But, to get to the punchline, we’re going to have to go over a few terms that aren’t particularly user-friendly. The first is allopregnanolone, which is a neurosteroid that gets released when your body is metabolizing progesterone. The second is γ-aminobutyric acid [aka GABA], which is a neurotransmitter that slows the brain down and makes you feel ahhhhhhhhhh. And one of the reasons that I love progesterone so much is that allopregnanolone – its little metabolic freebie – stimulates GABAA receptors, which can do all kinds of cool stuff in the brain.
Now, this might not sound very exciting, but let me remind you that one of the big reasons that people do things like drink wine and take Xanax is for their potent GABAA receptor action. GABA receptor stimulation makes us feel relaxed. And that’s a feeling that most of us can really wrap our arms around, especially now. So, the idea that we can have our GABAA receptors stimulated by simply metabolizing progesterone – which our body needs to do anyway – is pretty awesome.

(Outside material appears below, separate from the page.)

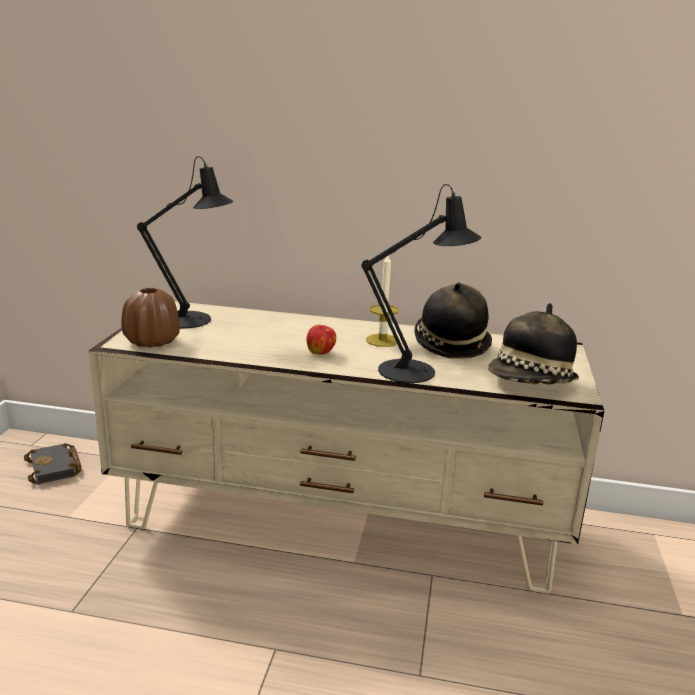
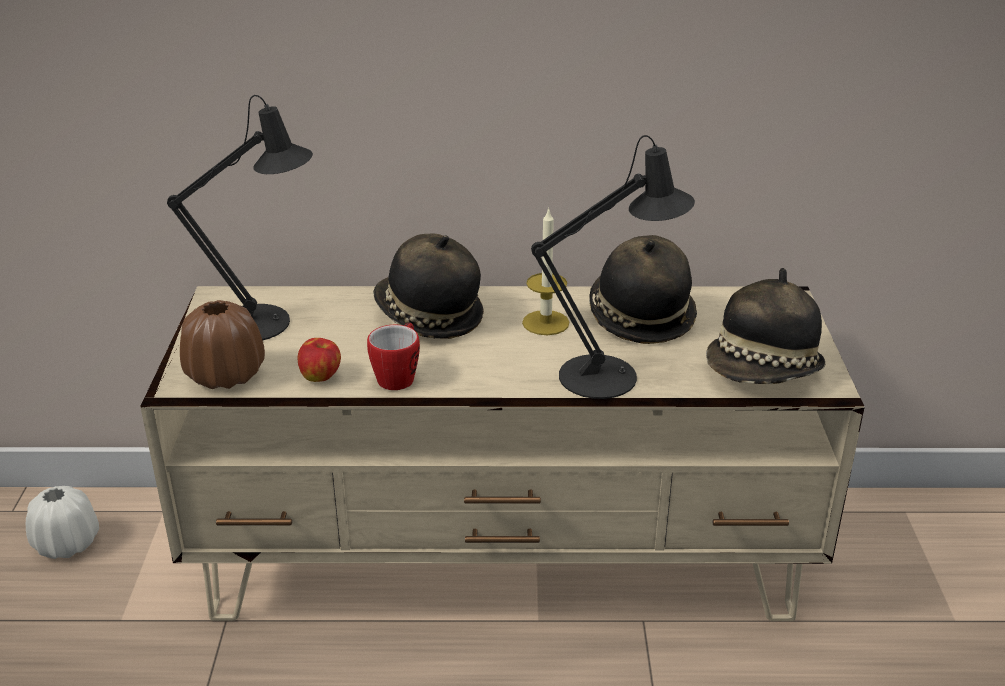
camera: 10 degrees left, 10 degrees up
black book [24,443,82,484] -> white vase [26,486,99,559]
apple [306,325,336,354] -> apple moved to [297,338,341,382]
none -> mug [367,322,420,390]
none -> hat [373,234,484,339]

And I’m not the only one who thinks so. There is a growing body of research that shows that allopregnanolone – because of its amazing GABArific effects – has a number of therapeutic benefits for the brain. Here is a great review of this literature if you want to read more about the science. What this research finds is that allopregnanolone has potent anti-anxiety and anti-depressant effects, it makes it easier for people to fall and stay asleep, and it can be used effectively to treat seizures and symptoms of alcohol withdrawal.
Now, here’s where things start to get interesting. When you put this all into context, we can make some predictions that might be meaningful to you. First, we can predict that times in the cycle when progesterone is high (the luteal phase), women should feel less anxious and depressed, they should sleep better, and they should be less likely to get seizures or migraines (the neurotransmitter activity involved in both are very similar) than at points in the cycle when progesterone is low. We might even find that women with alcohol dependencies are better able to abstain from alcohol use during this phase of the cycle than during the follicular, ovulatory, or menstrual phase.
But what about women women PMS? Or PMDD? Don’t they feel worse during this phase of the cycle than they do at the others?
Yes. And it turns out that allopregnanolone and GABAA receptors have something to do with this, too. The research, which is summarized nicely in this review article, suggests that PMDD may be caused by impairments in the interaction between allopregnanolone and GABAA receptors. Although women without PMDD are able to dynamically adjust their numbers of functional GABAA receptors, allowing them to experience the amazingness that is GABAergic activity, women with PMDD aren’t so lucky. They aren’t able to adapt to dynamically changing levels of allopregnanolone across the cycle, which can result in mood problems and poor regulation of the stress response. This is why the birth control pill – which irons out women’s hormonal fluctuations and replaces them with a constant daily dose of synthetics – can be therapeutic to women with PMDD.
It is also interesting for me to think about what this means for women on the pill and women going through perimenopause / menopause. Given that women on the pill have extremely low levels of progesterone (and the synthetic progestins in the pill do not release allopregnanolone), we can predict that they will have a higher incidence of mood disorders, sleep disturbances, and might even have a harder time kicking alcohol dependencies than their naturally-cycling counterparts. And – as I talk about in my book – there is evidence for the first of these things, with the pill being associated with an increased risk of mood disorders. I am super-curious about the second two. I am currently plotting ways to include questions about these things in my upcoming research.
It’s also really interesting to think about this as it relates to perimenopause (which I am totally going to rebrand with a better name as soon as I think of one – the word perimenopause feels totally unacceptable to me). During this hormonal transition, our hormone levels drop, which wreaks all kids of havoc on the body and brain. And among the havoc it wreaks is that it makes women angry, anxious, and depressed. It seems likely that changes in GABAergic activity resulting from diminishing levels of progesterone could have something to do with this… and research suggests it may. If you are perimenopausal and pissed off, it’s not your imagination. You may be seriously lacking GABAergic activity, which can make you anxious, angry, sad, and more likely to want that glass of wine to help take the edge off. It doesn’t need to be this way. I recommend talking to your doctor or naturopath about if you think your mood-related woes may be linked to low progesterone. She may recommend supplementing with bio-identical progesterone or trying one of the non-hormonal GABA hacks below.
The good news is that there are ways that we can increase GABAergic activity on our own. Exercise, meditation, yoga, eating fermented foods with probiotics (or kombucha! which is my favorite non-wine-based way to feel GABArific), and supplementing with magnolia bark, valerian root, or lemon balm. Each of these recommendations are backed by research and worth exploring if you think you could benefit from some additional GABA-related action in your life.